▸ Material for the task:
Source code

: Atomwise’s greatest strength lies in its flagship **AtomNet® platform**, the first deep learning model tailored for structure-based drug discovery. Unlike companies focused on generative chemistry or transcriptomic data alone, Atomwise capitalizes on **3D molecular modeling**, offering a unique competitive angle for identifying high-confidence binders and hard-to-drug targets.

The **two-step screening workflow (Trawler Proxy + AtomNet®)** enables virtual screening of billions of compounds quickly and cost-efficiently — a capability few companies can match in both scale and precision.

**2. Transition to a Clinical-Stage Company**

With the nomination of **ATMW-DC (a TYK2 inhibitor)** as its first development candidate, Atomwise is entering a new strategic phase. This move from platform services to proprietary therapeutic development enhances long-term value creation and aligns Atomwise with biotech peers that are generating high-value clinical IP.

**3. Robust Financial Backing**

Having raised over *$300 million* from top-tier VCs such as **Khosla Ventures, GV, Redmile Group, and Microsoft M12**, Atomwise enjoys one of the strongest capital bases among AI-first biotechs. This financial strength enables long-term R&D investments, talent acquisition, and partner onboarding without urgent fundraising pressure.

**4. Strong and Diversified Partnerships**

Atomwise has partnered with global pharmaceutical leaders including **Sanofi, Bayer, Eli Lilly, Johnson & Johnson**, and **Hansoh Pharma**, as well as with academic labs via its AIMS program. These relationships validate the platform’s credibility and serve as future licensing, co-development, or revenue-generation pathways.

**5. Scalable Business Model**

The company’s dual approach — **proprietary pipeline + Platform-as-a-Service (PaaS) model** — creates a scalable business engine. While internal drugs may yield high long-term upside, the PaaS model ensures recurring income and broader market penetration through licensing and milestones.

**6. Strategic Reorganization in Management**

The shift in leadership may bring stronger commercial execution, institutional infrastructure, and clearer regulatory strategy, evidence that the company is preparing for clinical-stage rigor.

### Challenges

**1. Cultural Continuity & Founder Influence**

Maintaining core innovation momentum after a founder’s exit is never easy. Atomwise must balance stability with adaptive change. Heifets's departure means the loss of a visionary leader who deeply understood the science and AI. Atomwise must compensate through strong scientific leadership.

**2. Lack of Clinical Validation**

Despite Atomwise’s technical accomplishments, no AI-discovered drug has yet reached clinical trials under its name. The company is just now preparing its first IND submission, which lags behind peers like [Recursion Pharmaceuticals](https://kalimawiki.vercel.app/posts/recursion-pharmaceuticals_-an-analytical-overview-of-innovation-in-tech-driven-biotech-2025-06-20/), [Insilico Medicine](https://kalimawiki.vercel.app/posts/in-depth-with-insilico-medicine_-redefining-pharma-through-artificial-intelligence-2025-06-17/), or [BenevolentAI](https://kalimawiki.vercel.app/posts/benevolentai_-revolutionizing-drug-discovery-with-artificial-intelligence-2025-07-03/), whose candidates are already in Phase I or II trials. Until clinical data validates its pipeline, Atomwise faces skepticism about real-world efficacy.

▸ Problem description:
Exactly as written, restate every line of the listing above.

▸ Your solution:
Source code

: Atomwise’s greatest strength lies in its flagship **AtomNet® platform**, the first deep learning model tailored for structure-based drug discovery. Unlike companies focused on generative chemistry or transcriptomic data alone, Atomwise capitalizes on **3D molecular modeling**, offering a unique competitive angle for identifying high-confidence binders and hard-to-drug targets.

The **two-step screening workflow (Trawler Proxy + AtomNet®)** enables virtual screening of billions of compounds quickly and cost-efficiently — a capability few companies can match in both scale and precision.

**2. Transition to a Clinical-Stage Company**

With the nomination of **ATMW-DC (a TYK2 inhibitor)** as its first development candidate, Atomwise is entering a new strategic phase. This move from platform services to proprietary therapeutic development enhances long-term value creation and aligns Atomwise with biotech peers that are generating high-value clinical IP.

**3. Robust Financial Backing**

Having raised over *$300 million* from top-tier VCs such as **Khosla Ventures, GV, Redmile Group, and Microsoft M12**, Atomwise enjoys one of the strongest capital bases among AI-first biotechs. This financial strength enables long-term R&D investments, talent acquisition, and partner onboarding without urgent fundraising pressure.

**4. Strong and Diversified Partnerships**

Atomwise has partnered with global pharmaceutical leaders including **Sanofi, Bayer, Eli Lilly, Johnson & Johnson**, and **Hansoh Pharma**, as well as with academic labs via its AIMS program. These relationships validate the platform’s credibility and serve as future licensing, co-development, or revenue-generation pathways.

**5. Scalable Business Model**

The company’s dual approach — **proprietary pipeline + Platform-as-a-Service (PaaS) model** — creates a scalable business engine. While internal drugs may yield high long-term upside, the PaaS model ensures recurring income and broader market penetration through licensing and milestones.

**6. Strategic Reorganization in Management**

The shift in leadership may bring stronger commercial execution, institutional infrastructure, and clearer regulatory strategy, evidence that the company is preparing for clinical-stage rigor.

### Challenges

**1. Cultural Continuity & Founder Influence**

Maintaining core innovation momentum after a founder’s exit is never easy. Atomwise must balance stability with adaptive change. Heifets's departure means the loss of a visionary leader who deeply understood the science and AI. Atomwise must compensate through strong scientific leadership.

**2. Lack of Clinical Validation**

Despite Atomwise’s technical accomplishments, no AI-discovered drug has yet reached clinical trials under its name. The company is just now preparing its first IND submission, which lags behind peers like [Recursion Pharmaceuticals](https://kalimawiki.vercel.app/posts/recursion-pharmaceuticals_-an-analytical-overview-of-innovation-in-tech-driven-biotech-2025-06-20/), [Insilico Medicine](https://kalimawiki.vercel.app/posts/in-depth-with-insilico-medicine_-redefining-pharma-through-artificial-intelligence-2025-06-17/), or [BenevolentAI](https://kalimawiki.vercel.app/posts/benevolentai_-revolutionizing-drug-discovery-with-artificial-intelligence-2025-07-03/), whose candidates are already in Phase I or II trials. Until clinical data validates its pipeline, Atomwise faces skepticism about real-world efficacy.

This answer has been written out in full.